At 6/16/2007 12:09:00 AM, Blogger Dr. Malcolm C. Harris, Sr. said...

The bureaucracy can drag its heels when it wants to. There was a delay of a number of months for Deus Caritas Est because the underlings saw it as a lesser priority than the bishop of Rome to translate it.

 
At 6/18/2007 07:09:00 AM, Anonymous sadie vacantist said...

Hat

you analysis makes sense although I am not sure if Benedict is being as forceful with the bishops as you suggest.

Here in the UK, I predict opposition to the move (easier to organise in England than in the States because there are less of them). Our local "neo-con" bishops has just spent $4 million on yet another N.O. reordering of his cathedral. His decision to place his cathedra where a high altar might have been is a clear statement of intent.

I know that the SSPX believe that the motu proprio will ultimately be toothless and in France, for example, the bishops are also bitterly opposed.

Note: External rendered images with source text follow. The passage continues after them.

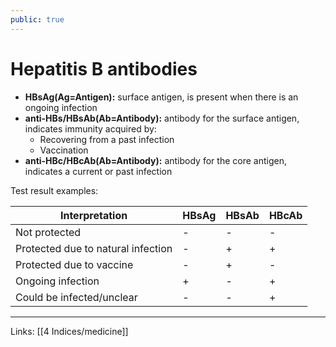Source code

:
 ```yaml
---
public: true
---
```



# Hepatitis B antibodies

- **HBsAg(Ag=Antigen):** surface antigen, is present when there is an ongoing infection
- **anti-HBs/HBsAb(Ab=Antibody):** antibody for the surface antigen, indicates immunity acquired by:
	- Recovering from a past infection
	- Vaccination
- **anti-HBc/HBcAb(Ab=Antibody):** antibody for the core antigen, indicates a current or past infection

Test result examples:

| Interpretation                     | HBsAg | HBsAb | HBcAb |
| ---------------------------------- | ----- | ----- | ----- |
| Not protected                      | -     | -     | -     |
| Protected due to natural infection | -     | +     | +     |
| Protected due to vaccine           | -     | +     | -     |
| Ongoing infection                  | +     | -     | +     |
| Could be infected/unclear          | -     | -     | +     |

---
Links: [[4 Indices/medicine]]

I suspect that the delays are bing caused because the HF is trying to aviod fudge. I would suggest that he is struggling to avoid such an outcome and is under enormous pressure as a result.

 
At 6/18/2007 04:17:00 PM, Blogger Paul, just this guy, you know? said...

I certainly agree that "believe it when I see it" is a proper attitude after all we've seen.

I also have a keen curiousity about the details of the actual statement and the consequences of its release, without any real advance idea of what either will prove to be.

I suppose your theory makes as much sense as any I've heard, but like the rest, I take it with a large grain of salt.